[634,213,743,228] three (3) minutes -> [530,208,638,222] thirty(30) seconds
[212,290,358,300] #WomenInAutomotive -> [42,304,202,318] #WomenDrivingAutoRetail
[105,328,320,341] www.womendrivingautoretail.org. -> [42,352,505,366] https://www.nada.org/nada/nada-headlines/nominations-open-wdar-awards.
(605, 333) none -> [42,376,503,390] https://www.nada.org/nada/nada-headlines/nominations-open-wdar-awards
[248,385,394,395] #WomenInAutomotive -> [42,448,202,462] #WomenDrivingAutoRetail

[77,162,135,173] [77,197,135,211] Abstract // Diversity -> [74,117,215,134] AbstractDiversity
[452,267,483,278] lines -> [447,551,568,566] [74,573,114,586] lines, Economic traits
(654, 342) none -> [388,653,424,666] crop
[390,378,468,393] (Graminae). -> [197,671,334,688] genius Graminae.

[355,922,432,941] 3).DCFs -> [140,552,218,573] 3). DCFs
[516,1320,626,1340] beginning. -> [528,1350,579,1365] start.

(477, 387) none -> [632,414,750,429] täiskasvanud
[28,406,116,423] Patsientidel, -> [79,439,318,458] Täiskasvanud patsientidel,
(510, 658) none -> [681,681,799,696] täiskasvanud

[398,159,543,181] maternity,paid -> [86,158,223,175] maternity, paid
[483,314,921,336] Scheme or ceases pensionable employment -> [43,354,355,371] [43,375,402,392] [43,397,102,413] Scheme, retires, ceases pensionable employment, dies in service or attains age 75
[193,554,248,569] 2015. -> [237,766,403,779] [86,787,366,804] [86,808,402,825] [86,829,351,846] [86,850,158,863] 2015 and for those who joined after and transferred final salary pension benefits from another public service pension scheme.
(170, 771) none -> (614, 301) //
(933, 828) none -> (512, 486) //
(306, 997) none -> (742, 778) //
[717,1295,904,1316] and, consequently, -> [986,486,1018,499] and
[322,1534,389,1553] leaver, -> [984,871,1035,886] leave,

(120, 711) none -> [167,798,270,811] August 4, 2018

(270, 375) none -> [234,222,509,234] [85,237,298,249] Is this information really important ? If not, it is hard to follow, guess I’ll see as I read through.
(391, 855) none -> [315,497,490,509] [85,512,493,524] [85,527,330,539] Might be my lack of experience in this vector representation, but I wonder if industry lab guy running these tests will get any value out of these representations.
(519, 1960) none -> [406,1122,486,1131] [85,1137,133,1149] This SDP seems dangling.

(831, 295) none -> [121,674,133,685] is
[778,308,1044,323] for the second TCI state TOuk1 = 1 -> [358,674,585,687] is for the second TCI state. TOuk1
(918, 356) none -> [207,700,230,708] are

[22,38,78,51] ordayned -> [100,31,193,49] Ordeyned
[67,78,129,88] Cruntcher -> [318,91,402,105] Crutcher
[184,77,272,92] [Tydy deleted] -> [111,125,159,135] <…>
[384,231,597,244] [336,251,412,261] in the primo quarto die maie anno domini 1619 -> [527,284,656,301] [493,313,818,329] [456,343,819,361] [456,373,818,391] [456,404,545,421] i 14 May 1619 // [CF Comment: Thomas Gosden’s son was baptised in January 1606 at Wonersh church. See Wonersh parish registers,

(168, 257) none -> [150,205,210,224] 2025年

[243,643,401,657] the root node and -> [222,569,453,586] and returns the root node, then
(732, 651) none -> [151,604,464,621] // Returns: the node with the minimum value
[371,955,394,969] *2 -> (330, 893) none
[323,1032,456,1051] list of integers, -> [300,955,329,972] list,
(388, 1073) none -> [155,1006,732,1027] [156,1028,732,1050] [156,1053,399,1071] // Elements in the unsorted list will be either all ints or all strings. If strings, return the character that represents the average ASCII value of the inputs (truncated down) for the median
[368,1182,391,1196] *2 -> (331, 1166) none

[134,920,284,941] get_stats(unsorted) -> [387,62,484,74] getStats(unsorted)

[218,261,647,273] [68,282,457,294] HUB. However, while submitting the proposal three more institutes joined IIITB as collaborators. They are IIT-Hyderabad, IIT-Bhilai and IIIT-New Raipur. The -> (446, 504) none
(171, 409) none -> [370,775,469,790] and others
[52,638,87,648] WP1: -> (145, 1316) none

= = = = =

== Task item ==
Each entry shown above should be transcribed exactly as written.

== Task solution ==
[634,213,743,228] three (3) minutes -> [530,208,638,222] thirty(30) seconds
[212,290,358,300] #WomenInAutomotive -> [42,304,202,318] #WomenDrivingAutoRetail
[105,328,320,341] www.womendrivingautoretail.org. -> [42,352,505,366] https://www.nada.org/nada/nada-headlines/nominations-open-wdar-awards.
(605, 333) none -> [42,376,503,390] https://www.nada.org/nada/nada-headlines/nominations-open-wdar-awards
[248,385,394,395] #WomenInAutomotive -> [42,448,202,462] #WomenDrivingAutoRetail

[77,162,135,173] [77,197,135,211] Abstract // Diversity -> [74,117,215,134] AbstractDiversity
[452,267,483,278] lines -> [447,551,568,566] [74,573,114,586] lines, Economic traits
(654, 342) none -> [388,653,424,666] crop
[390,378,468,393] (Graminae). -> [197,671,334,688] genius Graminae.

[355,922,432,941] 3).DCFs -> [140,552,218,573] 3). DCFs
[516,1320,626,1340] beginning. -> [528,1350,579,1365] start.

(477, 387) none -> [632,414,750,429] täiskasvanud
[28,406,116,423] Patsientidel, -> [79,439,318,458] Täiskasvanud patsientidel,
(510, 658) none -> [681,681,799,696] täiskasvanud

[398,159,543,181] maternity,paid -> [86,158,223,175] maternity, paid
[483,314,921,336] Scheme or ceases pensionable employment -> [43,354,355,371] [43,375,402,392] [43,397,102,413] Scheme, retires, ceases pensionable employment, dies in service or attains age 75
[193,554,248,569] 2015. -> [237,766,403,779] [86,787,366,804] [86,808,402,825] [86,829,351,846] [86,850,158,863] 2015 and for those who joined after and transferred final salary pension benefits from another public service pension scheme.
(170, 771) none -> (614, 301) //
(933, 828) none -> (512, 486) //
(306, 997) none -> (742, 778) //
[717,1295,904,1316] and, consequently, -> [986,486,1018,499] and
[322,1534,389,1553] leaver, -> [984,871,1035,886] leave,

(120, 711) none -> [167,798,270,811] August 4, 2018

(270, 375) none -> [234,222,509,234] [85,237,298,249] Is this information really important ? If not, it is hard to follow, guess I’ll see as I read through.
(391, 855) none -> [315,497,490,509] [85,512,493,524] [85,527,330,539] Might be my lack of experience in this vector representation, but I wonder if industry lab guy running these tests will get any value out of these representations.
(519, 1960) none -> [406,1122,486,1131] [85,1137,133,1149] This SDP seems dangling.

(831, 295) none -> [121,674,133,685] is
[778,308,1044,323] for the second TCI state TOuk1 = 1 -> [358,674,585,687] is for the second TCI state. TOuk1
(918, 356) none -> [207,700,230,708] are

[22,38,78,51] ordayned -> [100,31,193,49] Ordeyned
[67,78,129,88] Cruntcher -> [318,91,402,105] Crutcher
[184,77,272,92] [Tydy deleted] -> [111,125,159,135] <…>
[384,231,597,244] [336,251,412,261] in the primo quarto die maie anno domini 1619 -> [527,284,656,301] [493,313,818,329] [456,343,819,361] [456,373,818,391] [456,404,545,421] i 14 May 1619 // [CF Comment: Thomas Gosden’s son was baptised in January 1606 at Wonersh church. See Wonersh parish registers,

(168, 257) none -> [150,205,210,224] 2025年

[243,643,401,657] the root node and -> [222,569,453,586] and returns the root node, then
(732, 651) none -> [151,604,464,621] // Returns: the node with the minimum value
[371,955,394,969] *2 -> (330, 893) none
[323,1032,456,1051] list of integers, -> [300,955,329,972] list,
(388, 1073) none -> [155,1006,732,1027] [156,1028,732,1050] [156,1053,399,1071] // Elements in the unsorted list will be either all ints or all strings. If strings, return the character that represents the average ASCII value of the inputs (truncated down) for the median
[368,1182,391,1196] *2 -> (331, 1166) none

[134,920,284,941] get_stats(unsorted) -> [387,62,484,74] getStats(unsorted)

[218,261,647,273] [68,282,457,294] HUB. However, while submitting the proposal three more institutes joined IIITB as collaborators. They are IIT-Hyderabad, IIT-Bhilai and IIIT-New Raipur. The -> (446, 504) none
(171, 409) none -> [370,775,469,790] and others
[52,638,87,648] WP1: -> (145, 1316) none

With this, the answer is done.